The question is, should the warehouse I put together for them be dimensional in design? Or should it be a normalised, "Inmon"-style warehouse? Now normally, I would stick to my guns when putting a dimensional data warehouse together, as I'm of the opinion that even though the warehouse is designed around facts and dimensions, it can still meet all reporting needs - there's not something special about dimensional designs that leave them unable to meet certain types of operational reporting requirements. Sure, you've got denormalized data, and you might need to set up a new fact table to provide a new set of reports where the data doesn't currently exist, but if you're building a reporting system, regardless of whether most of the reports are operational (and not OLAP, or crosstabs) - a dimensional data model will still fit the bill. Or does it?
Now of course you could say that the operational reporting could be met from the ODS. Certainly if the warehouse was only loaded weekly, and the ODS was loaded daily or more frequently, I'd agree with you. But if the ODS (which I usually consider as being the data integration layer, not the reporting layer) is as up-to-date as the dimensional star schemas fed from it, why not do the reporting off of the star schema?

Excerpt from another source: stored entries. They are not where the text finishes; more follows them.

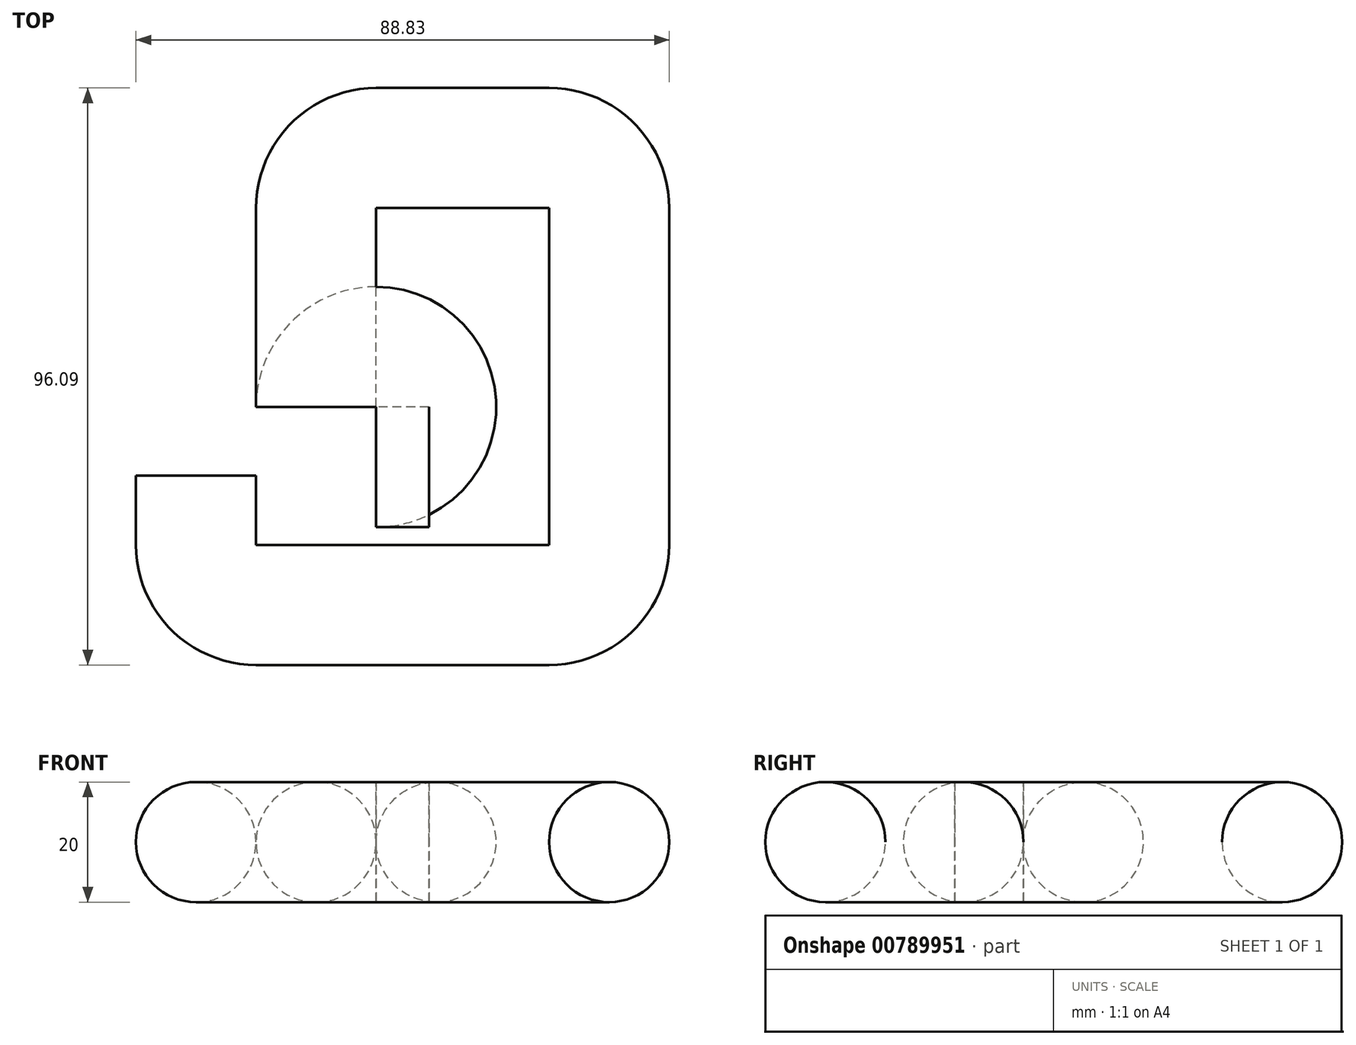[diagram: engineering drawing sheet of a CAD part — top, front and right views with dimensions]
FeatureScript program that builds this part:
annotation { "Feature Type Name" : "Feature", "Feature Type Description" : "" }
export const myFeature = defineFeature(function(context is Context, id is Id, definition is map)
    precondition{}
    {
        {
            var Q0;
            Q0=qCreatedBy(makeId("Top.planeOp"),FACE);
            var sketch = newSketch(context, id + "F0", { "sketchPlane" : qUnion([Q0])});
            skLineSegment(sketch, "E0", {"start": v(0, 0) * mm, "end": v(-8.8, 0) * mm});
            skLineSegment(sketch, "E1", {"start": v(-18.8, 10) * mm, "end": v(-18.8, 43.1) * mm});
            skLineSegment(sketch, "E2", {"start": v(-8.8, 53.1) * mm, "end": v(20.02, 53.1) * mm});
            skLineSegment(sketch, "E3", {"start": v(30.02, 43.1) * mm, "end": v(30.02, -12.98) * mm});
            skPoint(sketch, "E4.visualSharp", {"position": v(-18.8, 53.1) * mm});
            skArc(sketch, "E4.filletArc", {"start": v(-8.8, 53.1) * mm, "mid": v(-15.87, 50.18) * mm, "end": v(-18.8, 43.1) * mm});
            skPoint(sketch, "E5.visualSharp", {"position": v(-18.8, 0) * mm});
            skArc(sketch, "E5.filletArc", {"start": v(-18.8, 10) * mm, "mid": v(-15.87, 2.93) * mm, "end": v(-8.8, 0) * mm});
            skPoint(sketch, "E6.visualSharp", {"position": v(30.02, 53.1) * mm});
            skArc(sketch, "E6.filletArc", {"start": v(30.02, 43.1) * mm, "mid": v(27.09, 50.18) * mm, "end": v(20.02, 53.1) * mm});
            skPoint(sketch, "E7.visualSharp", {"position": v(30.02, -22.98) * mm});
            skArc(sketch, "E7.filletArc", {"start": v(20.02, -22.98) * mm, "mid": v(27.09, -20.05) * mm, "end": v(30.02, -12.98) * mm});
            skLineSegment(sketch, "E8", {"start": v(-38.8, -12.98) * mm, "end": v(-38.8, -1.46) * mm});
            skPoint(sketch, "E9.visualSharp", {"position": v(-38.8, -22.98) * mm});
            skArc(sketch, "E9.filletArc", {"start": v(-38.8, -12.98) * mm, "mid": v(-35.88, -20.05) * mm, "end": v(-28.8, -22.98) * mm});
            skLineSegment(sketch, "E10", {"start": v(-28.8, -22.98) * mm, "end": v(20.02, -22.98) * mm});
            skSolve(sketch);
        }
        {
            var Q0;
            Q0=qCreatedBy(makeId("Right.planeOp"),FACE);
            var sketch = newSketch(context, id + "F1", { "sketchPlane" : qUnion([Q0])});
            skCircle(sketch, "E11", {"center": v(0, 0) * mm, "radius": 10 * mm});
            skSolve(sketch);
        }
        {
            var Q0;
            Q0 = qSketchRegion(id + "F1", true);
            var Q1;
            Q1 = qConstructionFilter(qBodyType(qCreatedBy(id + "F0" ,EDGE), BodyType.WIRE), ConstructionObject.NO);
            sweep(context, id + "F2", {"profiles" : qUnion([Q0]), "path" : qUnion([Q1])});
        }
    });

So, what's your opinion? If the bulk of your reporting is operational (and not OLAP), and taken as a given that you're actually going to use a warehouse, do you still do it all from the dimensional star schema, or do you in these circumstances keep the dimensional model for the instances where you do require OLAP reports, and use the ODS to meet the operational reporting requirements? Me, I'm tending towards the latter, but my "heart" still says that the dimensional model can meet all the reporting needs, regardless of whether the reports are tabular or crosstabs.